• Material for this task:
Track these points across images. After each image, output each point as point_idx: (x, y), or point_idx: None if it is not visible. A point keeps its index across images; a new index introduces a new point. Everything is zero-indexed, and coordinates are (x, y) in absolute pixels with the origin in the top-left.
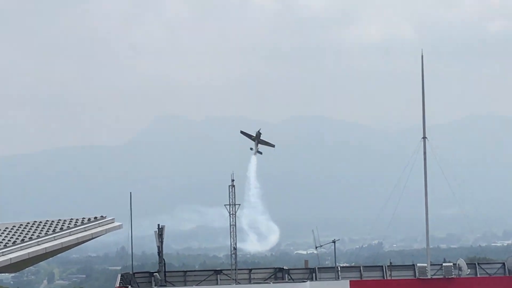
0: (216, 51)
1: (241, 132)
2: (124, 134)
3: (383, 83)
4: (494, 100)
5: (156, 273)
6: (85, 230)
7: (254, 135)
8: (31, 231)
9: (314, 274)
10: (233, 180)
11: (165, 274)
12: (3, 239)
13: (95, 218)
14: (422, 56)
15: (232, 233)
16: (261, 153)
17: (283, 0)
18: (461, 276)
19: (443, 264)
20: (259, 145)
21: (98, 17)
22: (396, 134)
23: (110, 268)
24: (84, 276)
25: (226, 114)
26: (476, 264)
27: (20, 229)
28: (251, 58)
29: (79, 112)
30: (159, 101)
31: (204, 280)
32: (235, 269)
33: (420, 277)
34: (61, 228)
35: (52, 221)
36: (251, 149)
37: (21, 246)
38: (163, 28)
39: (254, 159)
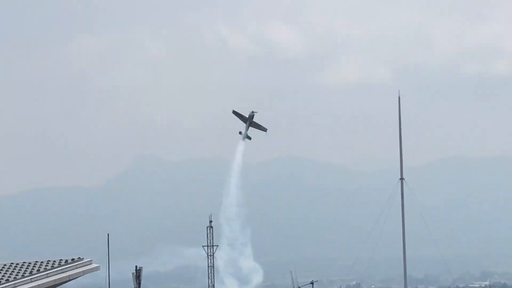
0: (195, 93)
1: (233, 112)
2: (102, 175)
3: (360, 124)
4: (470, 142)
5: None
6: (62, 272)
7: (247, 116)
8: (8, 273)
9: None
10: (211, 221)
11: None
12: None
13: (72, 259)
14: (399, 98)
15: (210, 274)
16: (250, 138)
17: (260, 42)
18: None
19: None
20: (250, 128)
21: (77, 57)
22: (374, 175)
23: None
24: None
25: (204, 155)
26: None
27: None
28: (229, 99)
29: (58, 153)
30: (138, 143)
31: None
32: None
33: None
34: (38, 270)
35: (29, 263)
36: (240, 133)
37: None
38: (142, 69)
39: (240, 149)
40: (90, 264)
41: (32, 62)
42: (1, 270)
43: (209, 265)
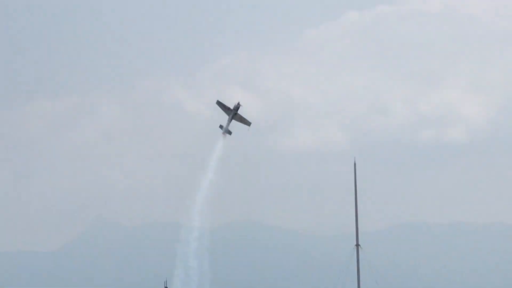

• What is being asked:
Give again exactly, and only, the lines above starting at the one with "16: (261, 153)" and ending at the one with "38: (163, 28)".

• Final answer:
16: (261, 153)
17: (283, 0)
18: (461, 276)
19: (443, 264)
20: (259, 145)
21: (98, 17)
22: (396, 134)
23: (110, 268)
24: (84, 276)
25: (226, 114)
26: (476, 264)
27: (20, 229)
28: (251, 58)
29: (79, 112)
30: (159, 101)
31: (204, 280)
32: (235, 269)
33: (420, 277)
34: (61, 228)
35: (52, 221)
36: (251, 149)
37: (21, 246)
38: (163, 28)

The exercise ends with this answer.